Exercise: A word-for-word copy is needed of the line containing "aunque se sabe" and every line after it through the end of the records below, leaving out all pictures.

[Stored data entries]
=== Section Start ===

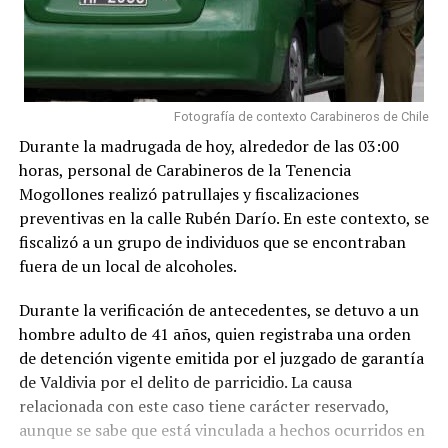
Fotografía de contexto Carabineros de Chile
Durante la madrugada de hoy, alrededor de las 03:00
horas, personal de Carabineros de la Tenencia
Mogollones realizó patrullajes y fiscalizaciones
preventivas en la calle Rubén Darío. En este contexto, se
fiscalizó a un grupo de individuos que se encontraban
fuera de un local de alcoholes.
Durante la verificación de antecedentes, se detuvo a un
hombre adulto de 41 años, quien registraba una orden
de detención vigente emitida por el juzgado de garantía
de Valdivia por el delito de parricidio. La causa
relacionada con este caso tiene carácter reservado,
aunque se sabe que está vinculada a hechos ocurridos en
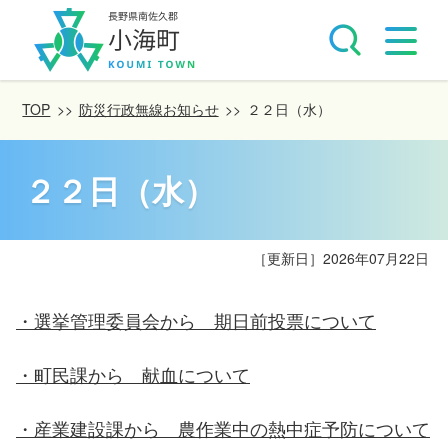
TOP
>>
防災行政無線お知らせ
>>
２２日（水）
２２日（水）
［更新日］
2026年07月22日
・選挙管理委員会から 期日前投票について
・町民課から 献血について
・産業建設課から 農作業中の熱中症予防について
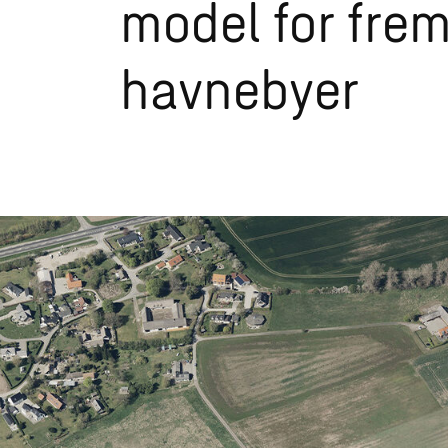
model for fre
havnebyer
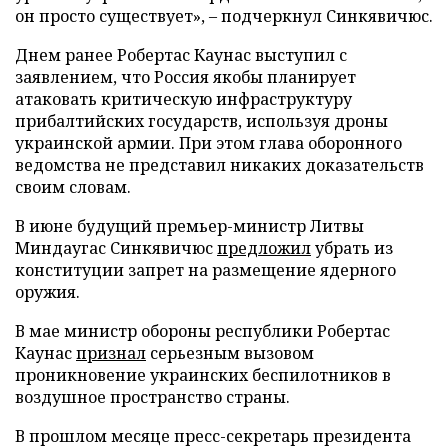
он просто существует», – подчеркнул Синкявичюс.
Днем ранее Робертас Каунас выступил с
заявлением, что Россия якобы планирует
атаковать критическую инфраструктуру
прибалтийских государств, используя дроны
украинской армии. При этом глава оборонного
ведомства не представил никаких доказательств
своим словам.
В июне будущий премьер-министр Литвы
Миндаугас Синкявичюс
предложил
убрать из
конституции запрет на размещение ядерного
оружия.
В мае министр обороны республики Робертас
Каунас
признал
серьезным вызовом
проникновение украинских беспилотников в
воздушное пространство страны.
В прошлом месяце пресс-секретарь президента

=== Section End ===

Solution to the exercise:
aunque se sabe que está vinculada a hechos ocurridos en
TOP
>>
防災行政無線お知らせ
>>
２２日（水）
２２日（水）
［更新日］
2026年07月22日
・選挙管理委員会から 期日前投票について
・町民課から 献血について
・産業建設課から 農作業中の熱中症予防について
model for fre
havnebyer
он просто существует», – подчеркнул Синкявичюс.
Днем ранее Робертас Каунас выступил с
заявлением, что Россия якобы планирует
атаковать критическую инфраструктуру
прибалтийских государств, используя дроны
украинской армии. При этом глава оборонного
ведомства не представил никаких доказательств
своим словам.
В июне будущий премьер-министр Литвы
Миндаугас Синкявичюс
предложил
убрать из
конституции запрет на размещение ядерного
оружия.
В мае министр обороны республики Робертас
Каунас
признал
серьезным вызовом
проникновение украинских беспилотников в
воздушное пространство страны.
В прошлом месяце пресс-секретарь президента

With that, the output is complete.